Mis à part quelques moutons noirs – il y a bien sûr des entreprises qui manquent d'éthique, comme certaines personnes d'ailleurs – vouloir trier entre les prétendues bonnes et mauvaises entreprises est un exercice hautement douteux. Il n'y a en réalité que des sociétés qui créent de la valeur, sinon elles disparaissent. Que l'on veuille ou non acheter leurs produits est une autre histoire, qui relève de la liberté de chaque consommateur. Reste que la banque est tout autant indispensable au fonctionnement de l'économie et de l'Etat que le fabricant de médicaments, l'assureur ou… l'administration publique.

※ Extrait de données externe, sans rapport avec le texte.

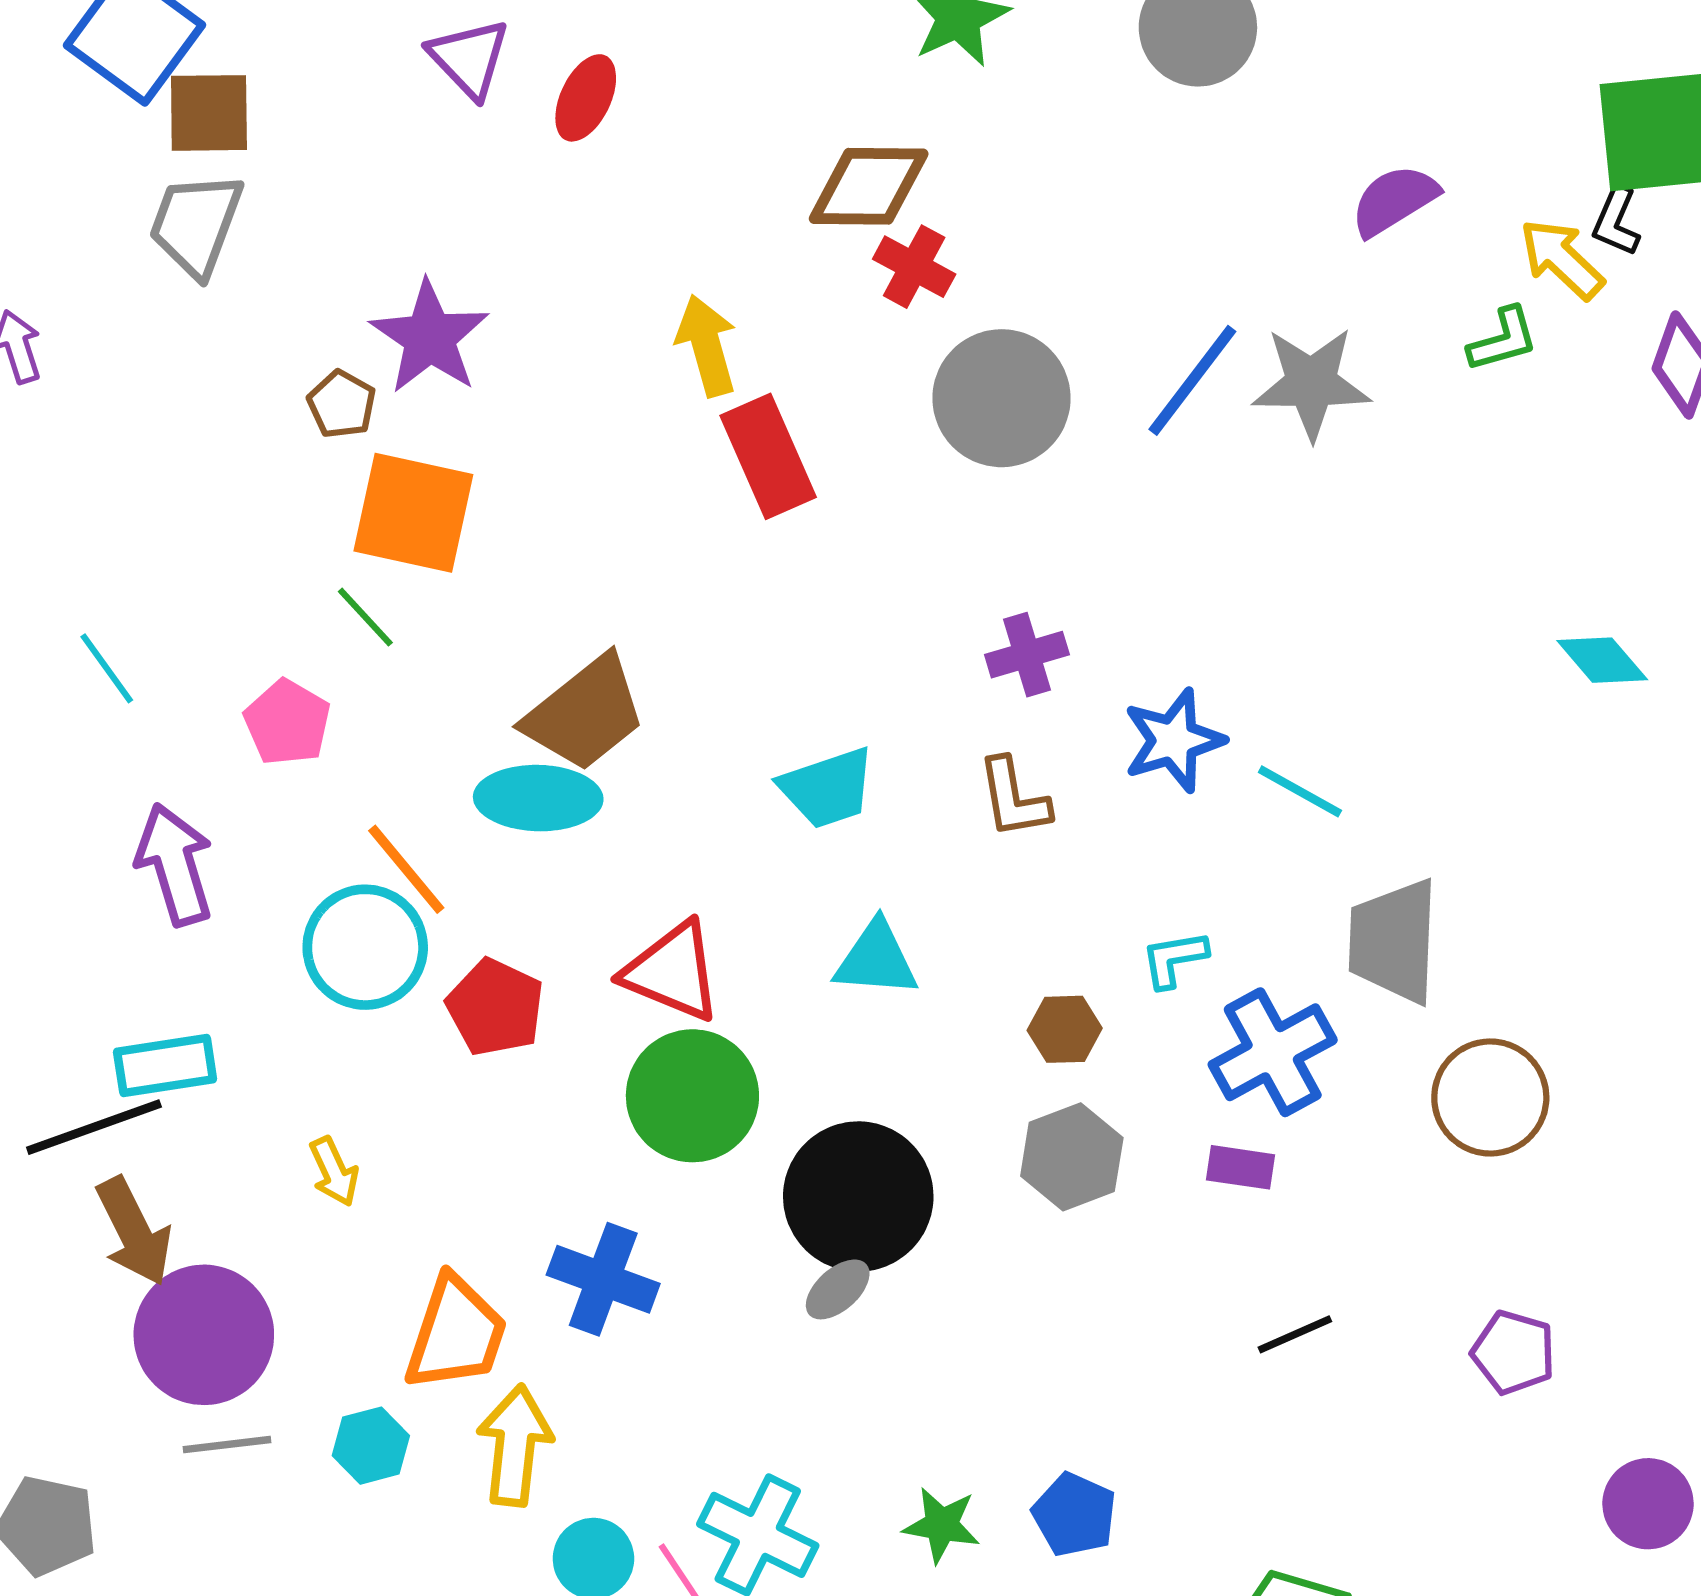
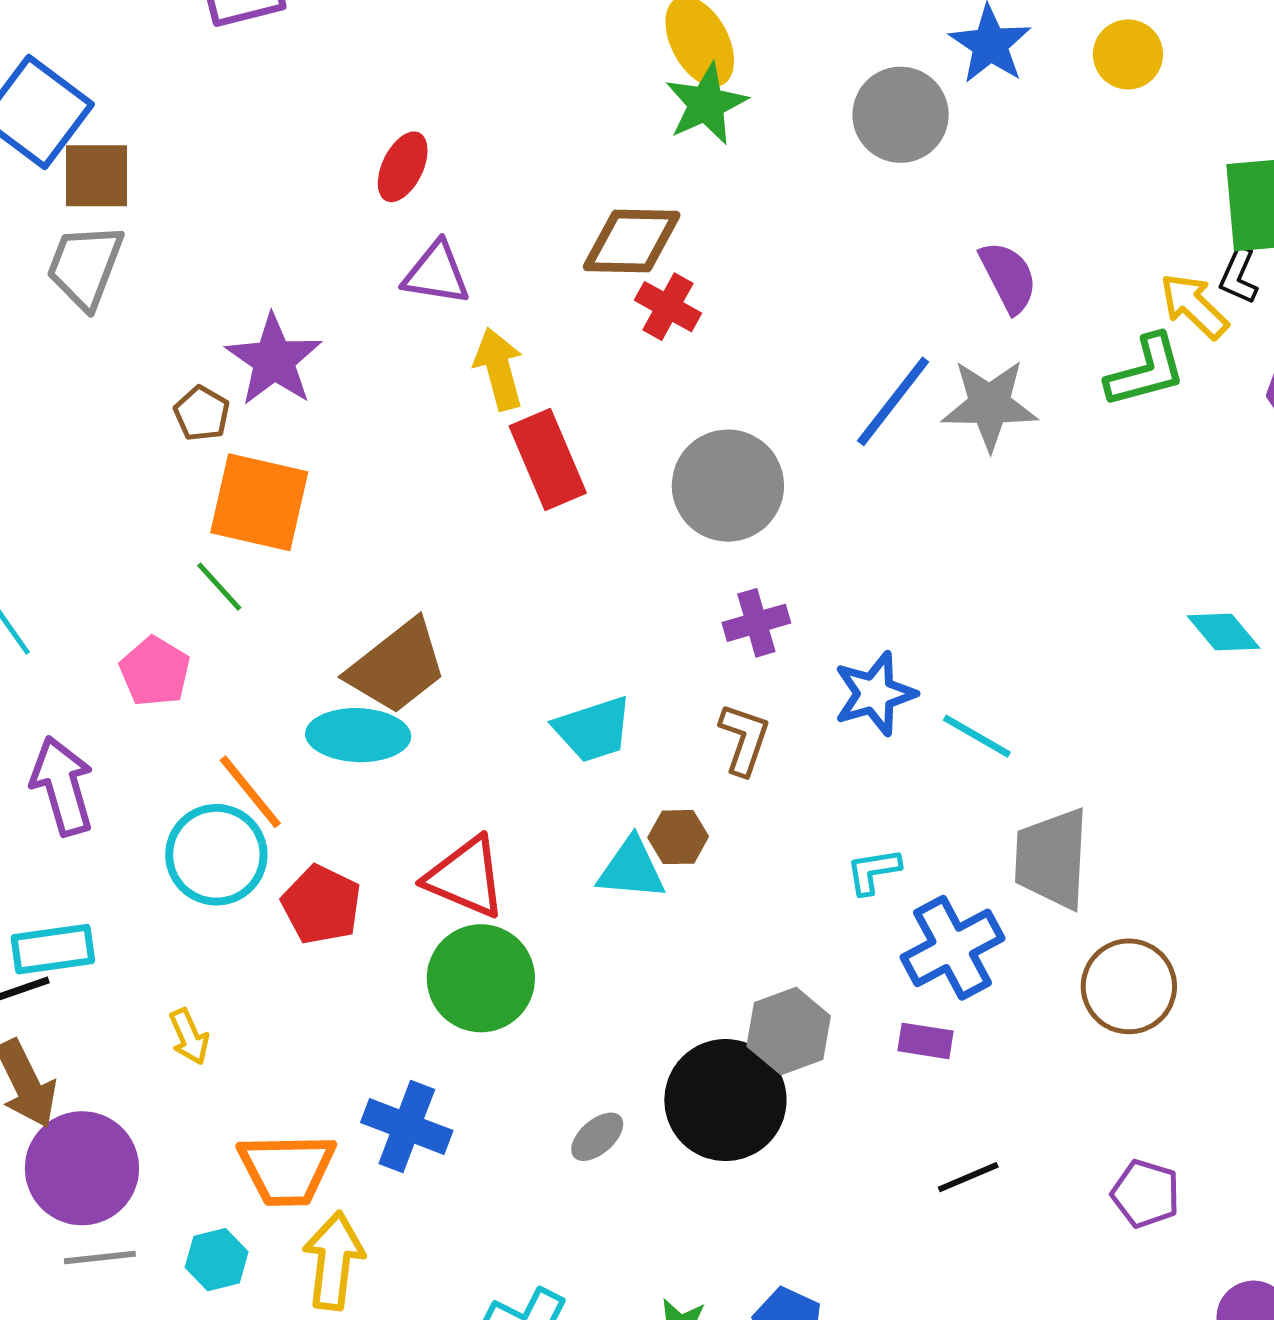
purple triangle: (469, 58) -> (436, 273), moved, turned -38
purple semicircle: (1394, 200) -> (1008, 277), moved, turned 94
green L-shape: (1503, 340) -> (1146, 371), size x1.4
gray circle: (1001, 398) -> (728, 486), moved
brown L-shape: (1014, 798) -> (744, 739), turned -152
brown hexagon: (1065, 1029) -> (678, 837), moved
black circle: (858, 1197) -> (725, 1100), moved
orange trapezoid: (456, 1334) -> (287, 1169), turned 70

Comme il est tout autant primordial que les entreprises fassent des bénéfices. Pour pouvoir embaucher - il s'agit là de leur première responsabilité sociale -, se développer et… payer des impôts. L'économie, c'est un tout. Libre à chacun d'accepter l'argent de qui il veut, bien sûr. Mais on ferait bien de ne pas oublier que nos sociétés dépendent totalement du secteur privé!

 

10/11/2010

La performance dérange!

Je vous soumets, aujourd’hui, un article que j''ai écrit pour le dernier numéro "d'Employeur suisse", le journal de l'Union Patronale Suisse ("Employeur suisse", Rubrique Éclairage, Edition 17 / 2010, p. 61):

"L'âme de ce pays peut être bien étrange ! Elle nous pousse souvent à nous focaliser sur le détail, pour critiquer, voire condamner les projets innovateurs. Elle nous retient d'être fiers de ce qui se fait ici, de reconnaître nos atouts et, évidemment, de nous féliciter d'avoir des têtes qui dépassent.

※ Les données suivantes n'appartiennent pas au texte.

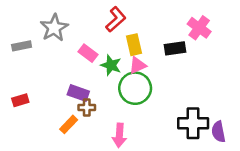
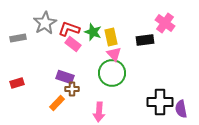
red L-shape: (116, 19) -> (69, 29), moved, turned -120
green star: (111, 65) -> (93, 32), moved
pink triangle: (138, 65) -> (114, 54), turned -49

L'EPFL a inauguré en juin 2009 sur son campus le Quartier de l'Innovation. Pas moins de 2000 emplois vont y être créés d'ici 2012 ! Et c'est sur ce campus que Nestlé a annoncé sa décision d'implanter un centre de recherche consacré à «la nutrition de santé», centre qui comptera près de 200 collaborateurs. Au lieu de se réjouir de cette bonne nouvelle, la radio romande se demandait si cette collaboration entre l'industrie et le monde académique ne risque pas d'avoir une influence néfaste sur les scientifiques, d'en faire des pions au service de l'économie et de priver le monde universitaire de son indépendance. En plein débat sur l'assurance-chômage, nos journalistes ont été incapables de mettre en perspective cette chance de voir 200 emplois créés dans un secteur de recherches qui pourrait générer d'autres emplois grâce aux découvertes faites. Dans tout autre pays, on se battrait pour bénéficier d'une telle opportunité et on serait reconnaissant de pouvoir en profiter. Manifestement pas en Suisse !

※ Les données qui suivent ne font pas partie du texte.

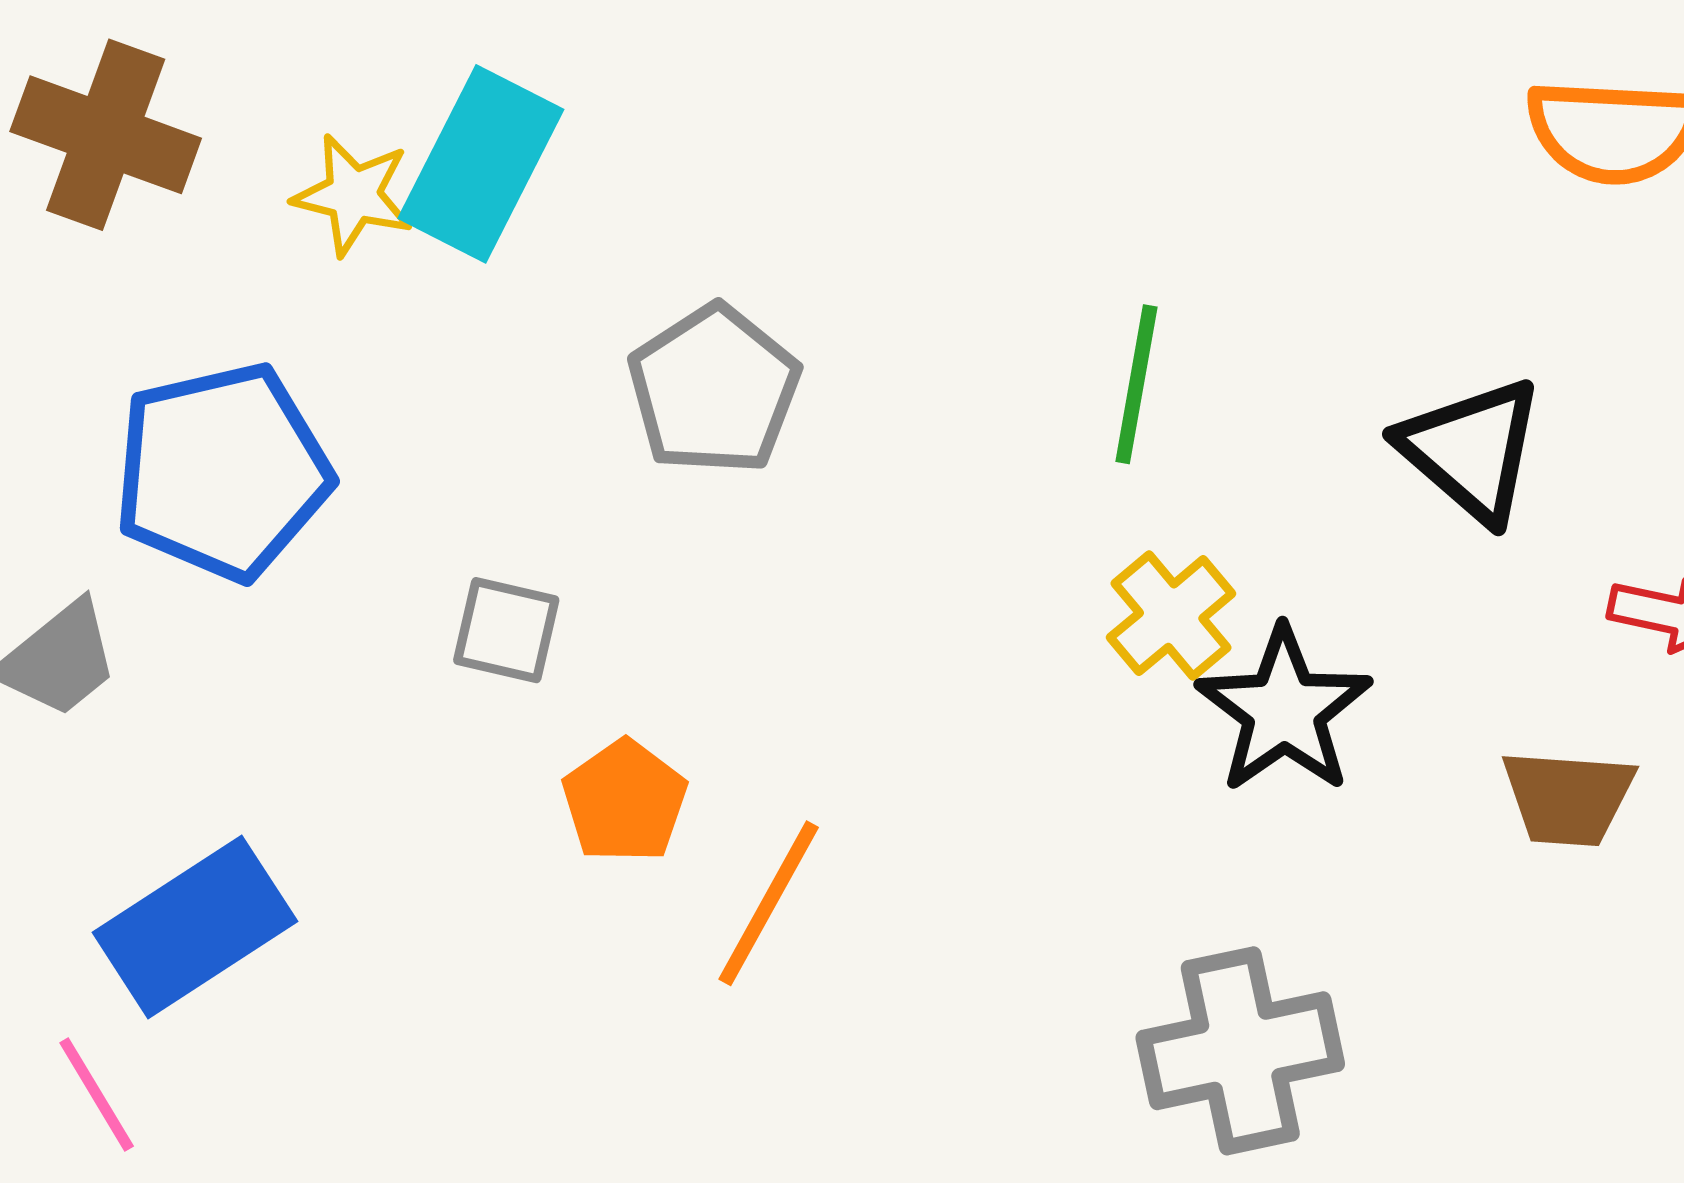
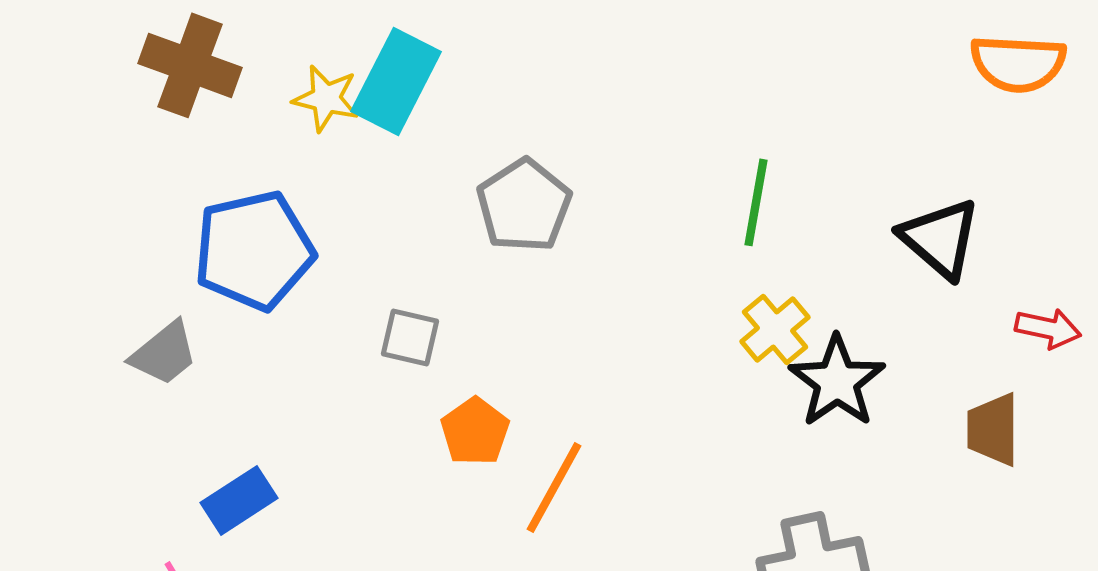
brown trapezoid: (1568, 798) -> (993, 429), turned 86
blue rectangle: (195, 927) -> (239, 500), size x0.7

Heureusement que cet esprit étriqué n'habite pas tous les citoyens de ce pays, sans quoi notre taux de chômage ne serait pas le plus bas d'Europe. Pour atteindre cette place enviable, la Suisse s'est donné les moyens. Depuis des années, elle caracole en tête des classements mondiaux sur la capacité d'innovation, grâce à des activités de recherche et développement très dynamiques. Elle y consacre plus de 3 % de son PIB et atteint ainsi l'objectif fixé par le Traité de Lisbonne, qui vise à doter l'Europe de «l'économie de la connaissance la plus compétitive et la plus dynamique du monde». Les journalistes, si prompts à la critique et habités par cet esprit chagrin, seraient bien inspirés de regarder les chiffres en détail. Ils constateraient alors que, si la Suisse sort encore en tête des classements mondiaux sur la R&D, c'est bel et bien parce que cette dernière est financée aux trois-quarts par l'économie privée. C'est aussi cette économie privée qui ouvre des centres de recherche à l'EPFL et qui investit des montants considérables à l'étranger. Elle a depuis longtemps «rasé les montagnes afin de voir la mer», pour le bien général de nos emplois!